▶ **과제 안내**
아래 줄들에 나오는 "scientific name"라는 표현을 모두 "binomial name"라는 표현으로 바꾸고 나머지는 그대로 둔 채 줄들을 다시 적으십시오. 그림은 답에 넣지 마십시오.

§

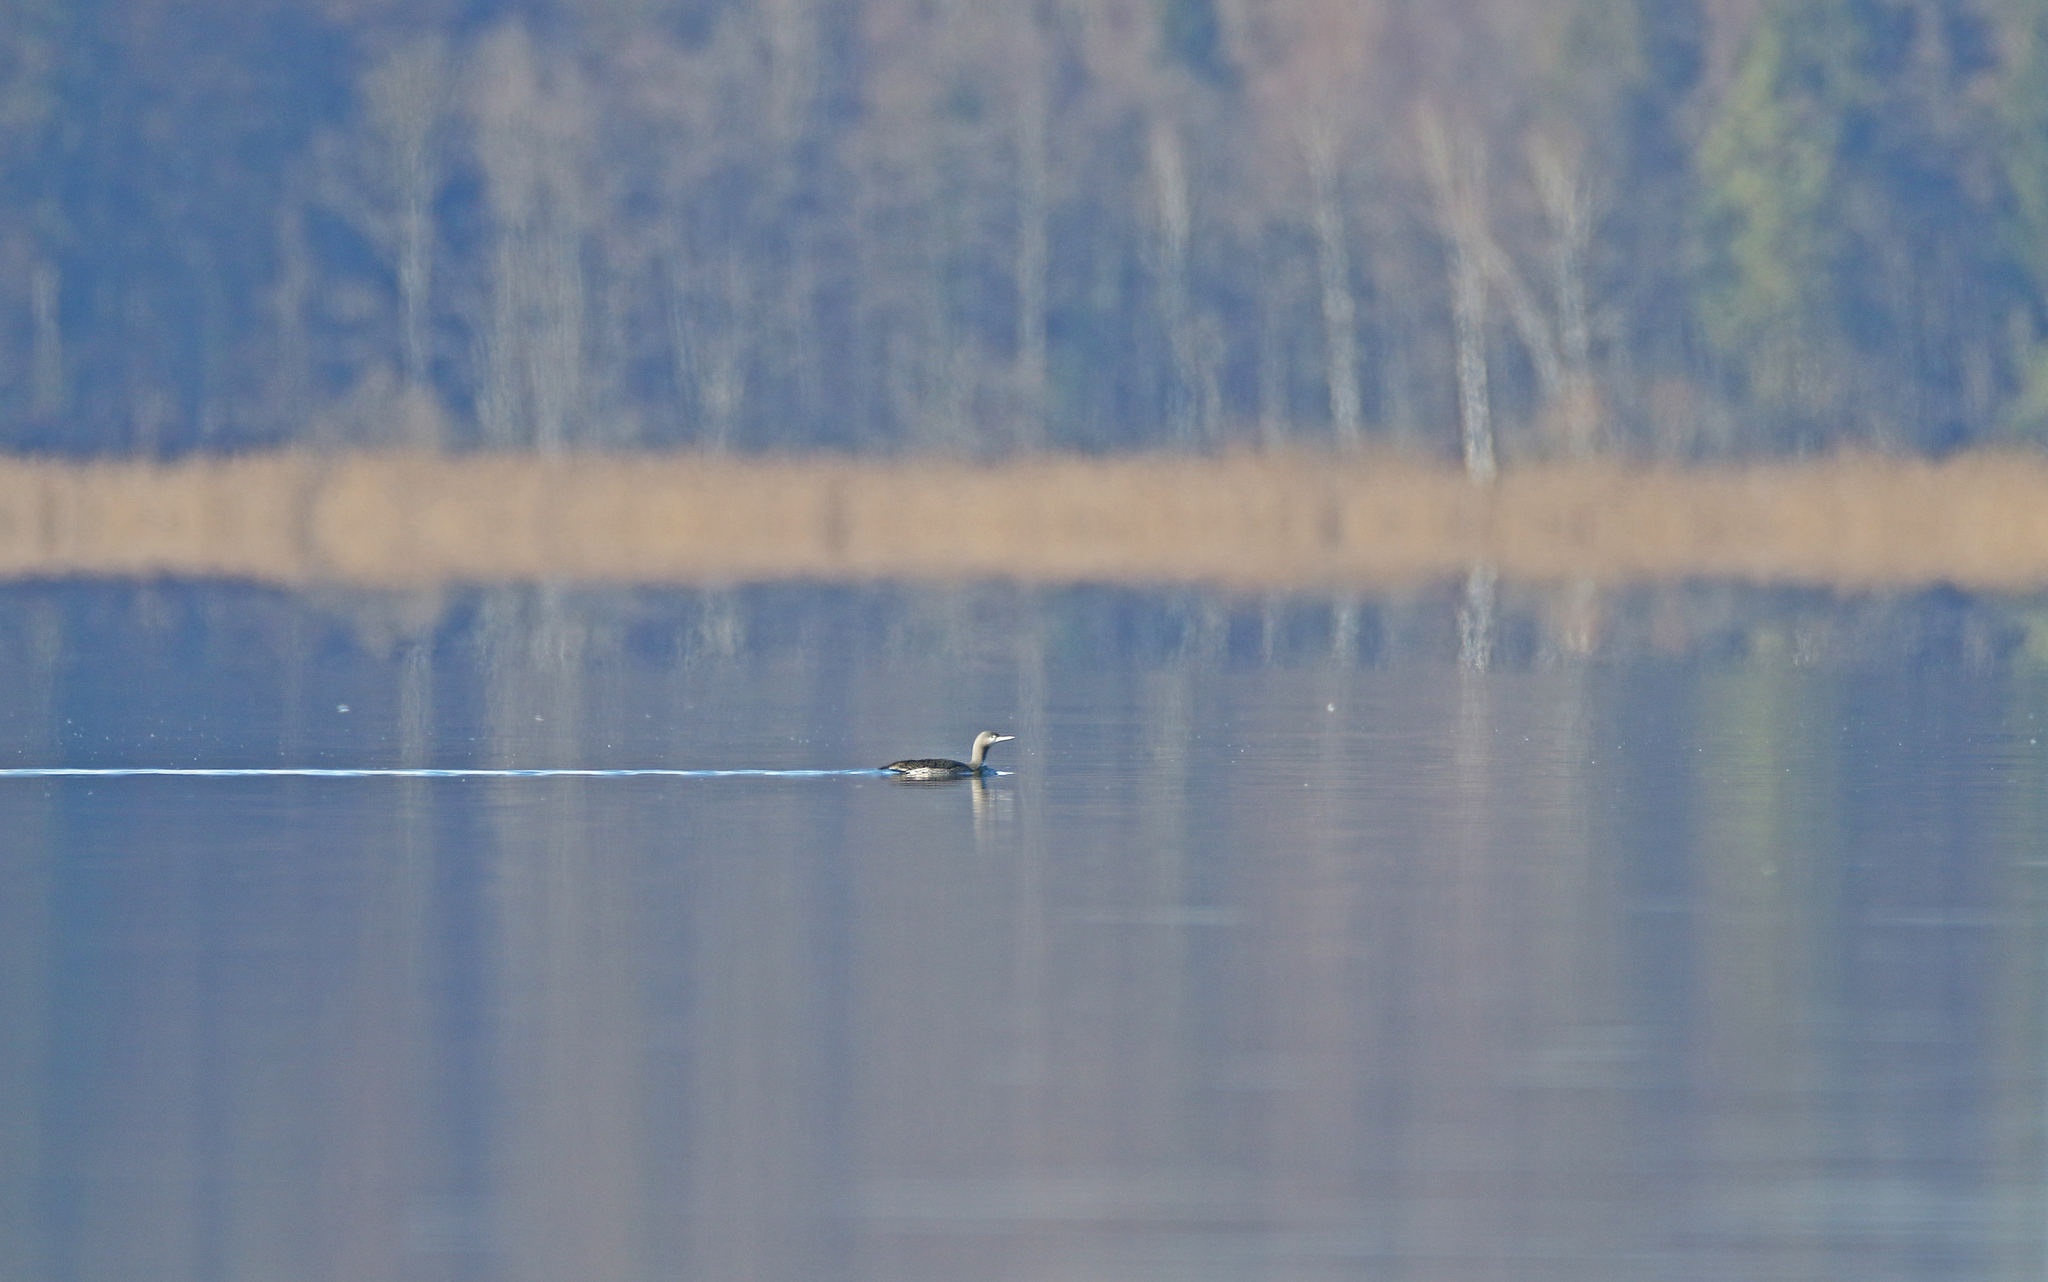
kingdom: Animalia
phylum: Chordata
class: Aves
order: Gaviiformes
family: Gaviidae
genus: Gavia
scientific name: Gavia stellata
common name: Red-throated loon
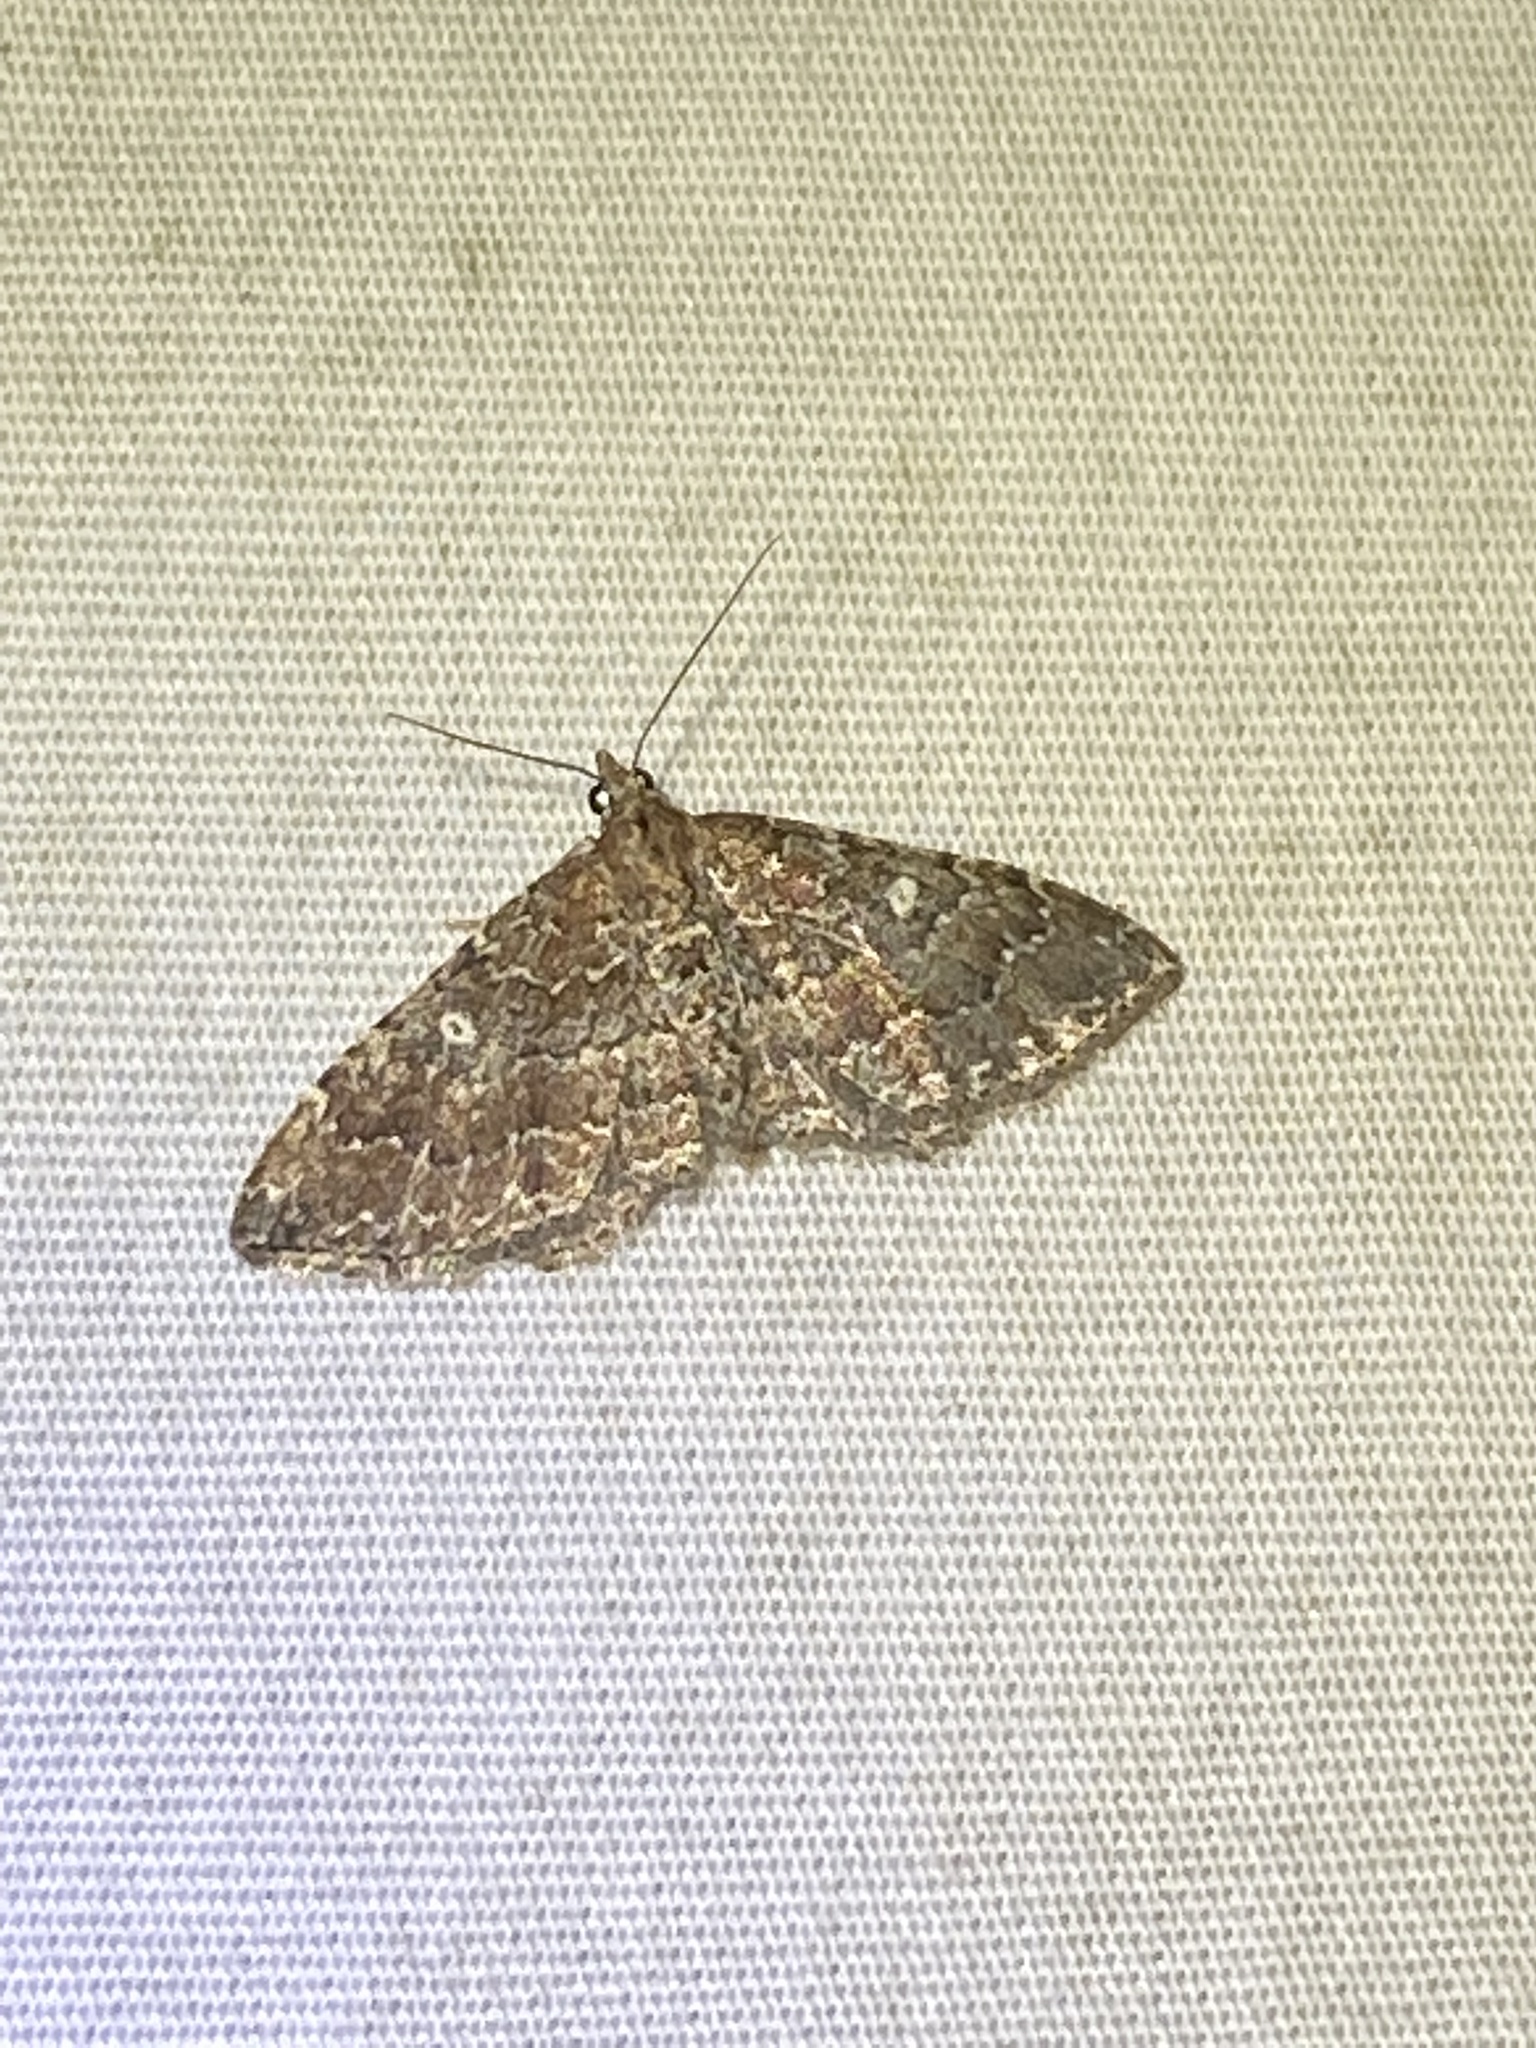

§

▶ **풀이**
kingdom: Animalia
phylum: Chordata
class: Aves
order: Gaviiformes
family: Gaviidae
genus: Gavia
binomial name: Gavia stellata
common name: Red-throated loon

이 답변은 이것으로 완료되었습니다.